- _EXERCISE DESCRIPTION_
Could you please output all of the data exactly, without the images?
### SOURCE MATERIAL ###
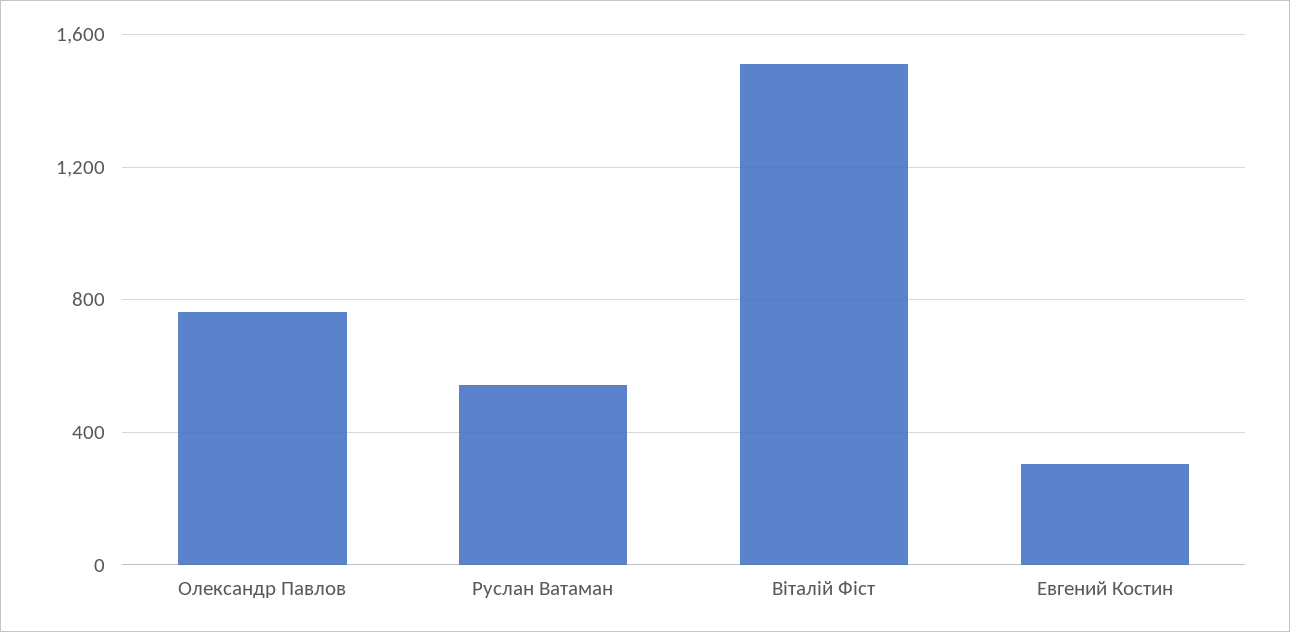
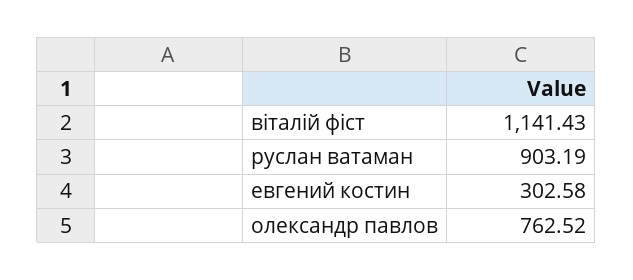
Руслан Ватаман: 550 -> 903.19
Віталій Фіст: 1500 -> 1141.43

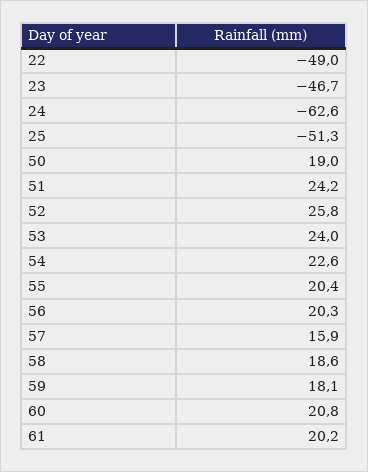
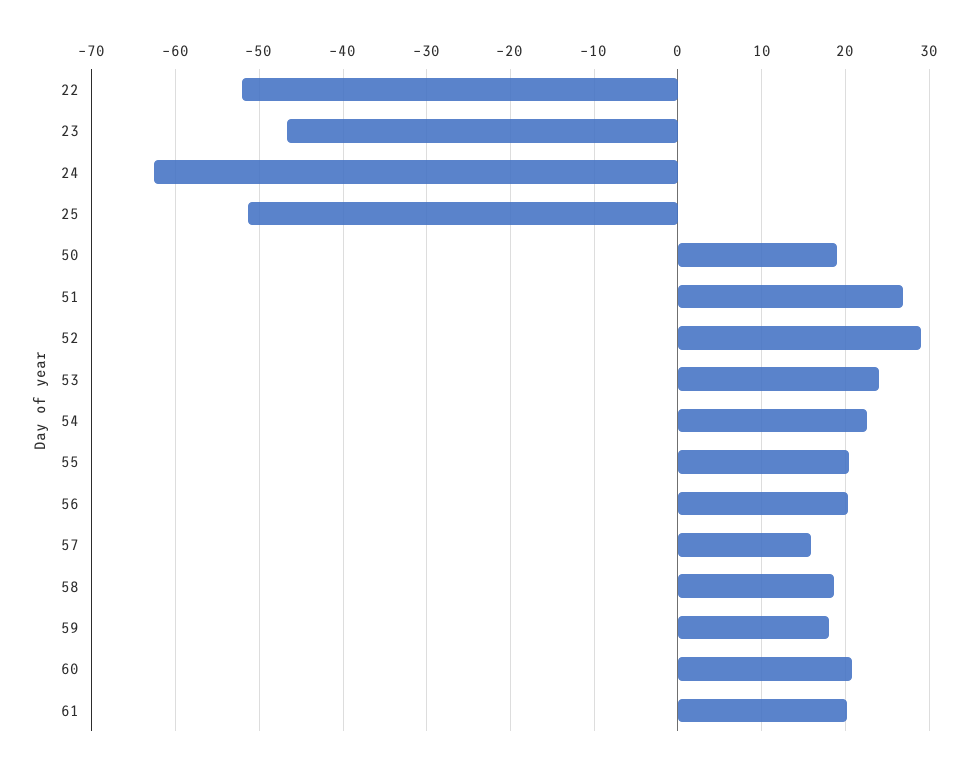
22: -49 -> -52
51: 24.2 -> 27
52: 25.8 -> 29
###
- _ANSWER FOR THE TASK_
Руслан Ватаман: 550 -> 903.19
Віталій Фіст: 1500 -> 1141.43

22: -49 -> -52
51: 24.2 -> 27
52: 25.8 -> 29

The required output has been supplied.